Leave the pictures out and restate every line below exactly.

##### Records provided #####

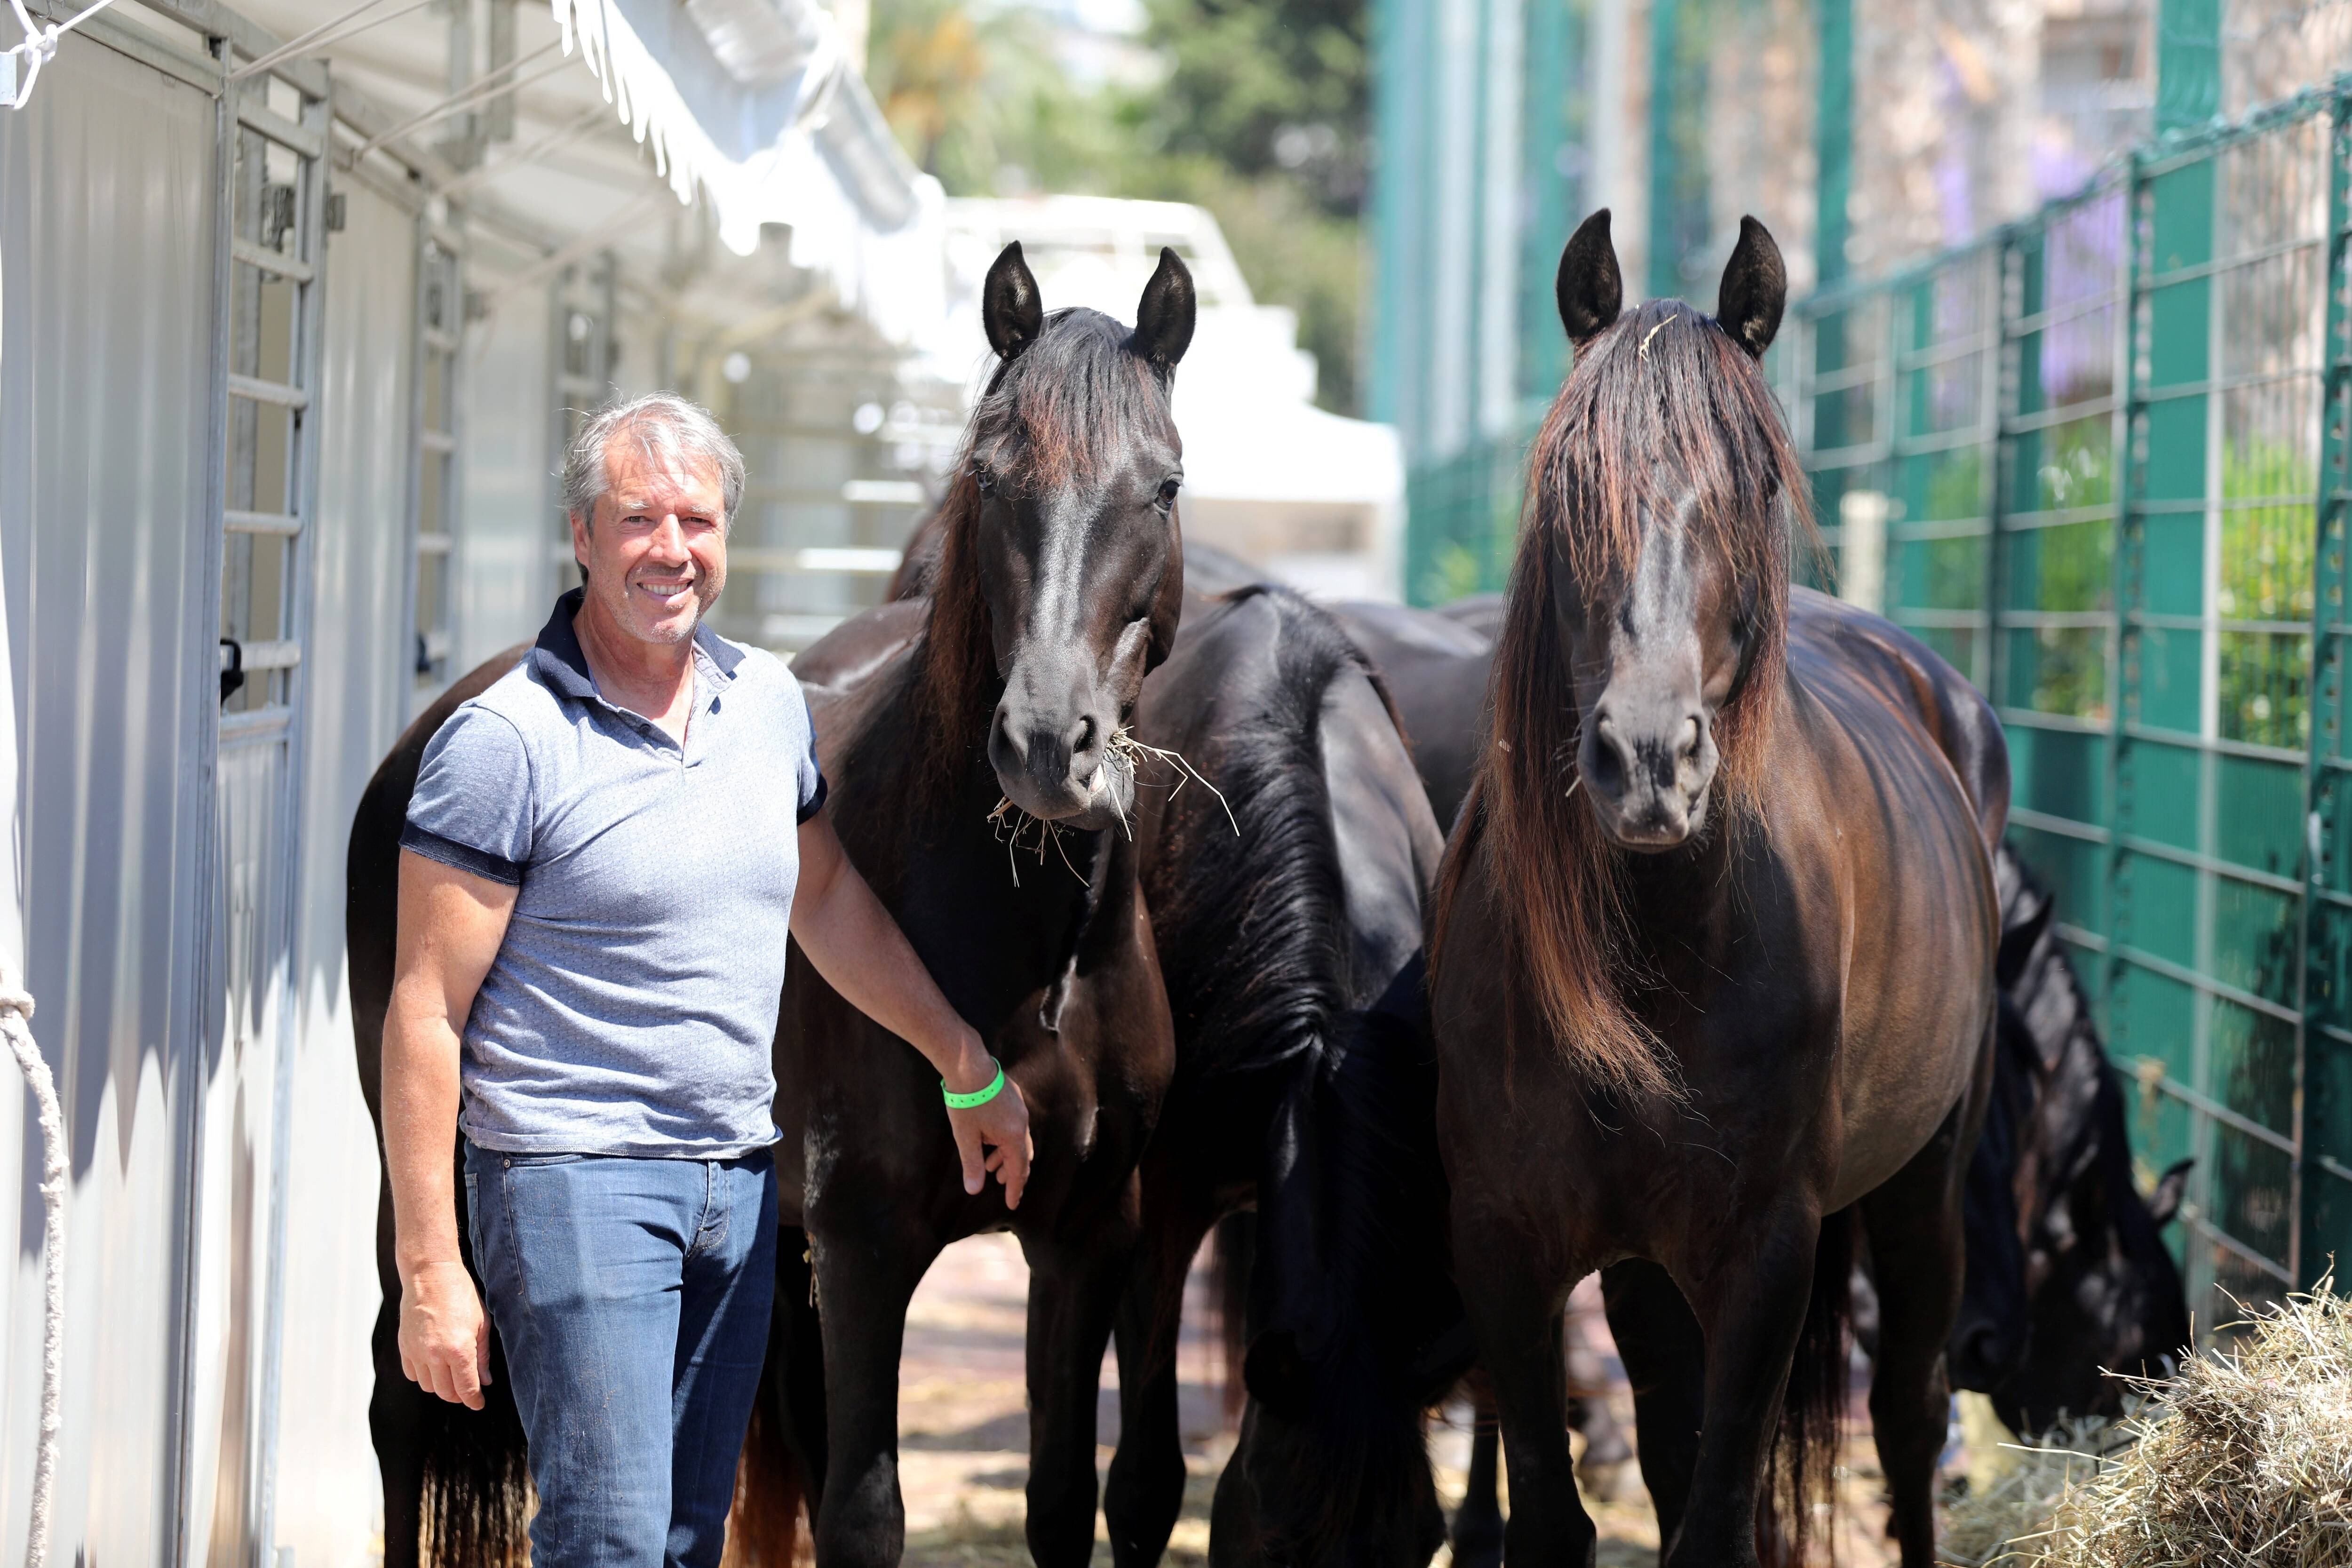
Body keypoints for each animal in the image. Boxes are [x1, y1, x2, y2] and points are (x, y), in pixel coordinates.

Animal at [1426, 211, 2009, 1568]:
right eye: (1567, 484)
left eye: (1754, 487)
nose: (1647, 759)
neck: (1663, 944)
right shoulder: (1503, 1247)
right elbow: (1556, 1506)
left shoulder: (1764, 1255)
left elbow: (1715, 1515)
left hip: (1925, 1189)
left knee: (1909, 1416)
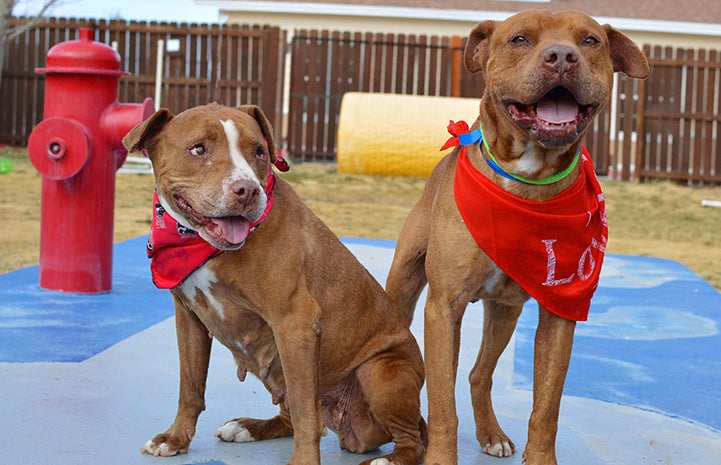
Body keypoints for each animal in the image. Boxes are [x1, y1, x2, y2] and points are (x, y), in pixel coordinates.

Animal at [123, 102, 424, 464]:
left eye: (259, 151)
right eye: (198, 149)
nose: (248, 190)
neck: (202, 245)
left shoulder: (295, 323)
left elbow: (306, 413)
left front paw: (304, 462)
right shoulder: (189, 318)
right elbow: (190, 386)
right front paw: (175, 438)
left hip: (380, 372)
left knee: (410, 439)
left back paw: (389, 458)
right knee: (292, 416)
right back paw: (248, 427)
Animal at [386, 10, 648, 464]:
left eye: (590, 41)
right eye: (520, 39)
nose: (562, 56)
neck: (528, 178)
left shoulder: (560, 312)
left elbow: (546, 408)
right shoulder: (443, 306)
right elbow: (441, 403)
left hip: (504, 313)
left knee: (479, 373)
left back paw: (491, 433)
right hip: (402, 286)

#####

• **Output for this task**
Body keypoints for each animal in the image. Boxes are [x1, y1, x2, y2] and points are (x, y), in pixel coordinates.

Animal at [1426, 211, 2009, 1568]:
right eye: (1567, 484)
left eye: (1754, 487)
nose: (1647, 759)
neck: (1663, 944)
right shoulder: (1503, 1247)
right elbow: (1556, 1506)
left shoulder: (1764, 1255)
left elbow: (1715, 1515)
left hip: (1925, 1189)
left knee: (1909, 1416)
Body keypoints for each animal in the image. Boxes are [x1, y1, x2, y2] and points are (x, y), in pixel coordinates.

Animal at [123, 102, 424, 464]:
left eye: (259, 151)
right eye: (198, 149)
nose: (248, 190)
neck: (202, 245)
left shoulder: (295, 323)
left elbow: (306, 413)
left front paw: (304, 462)
right shoulder: (189, 318)
right elbow: (190, 386)
right front paw: (175, 438)
left hip: (380, 372)
left knee: (410, 439)
left back paw: (389, 458)
right knee: (292, 416)
right back paw: (248, 427)
Animal at [386, 10, 648, 464]:
left eye: (590, 41)
right eye: (520, 39)
nose: (562, 56)
neck: (528, 178)
left shoulder: (560, 312)
left elbow: (546, 408)
right shoulder: (443, 306)
right elbow: (441, 403)
left hip: (504, 313)
left knee: (479, 373)
left back paw: (491, 433)
right hip: (402, 286)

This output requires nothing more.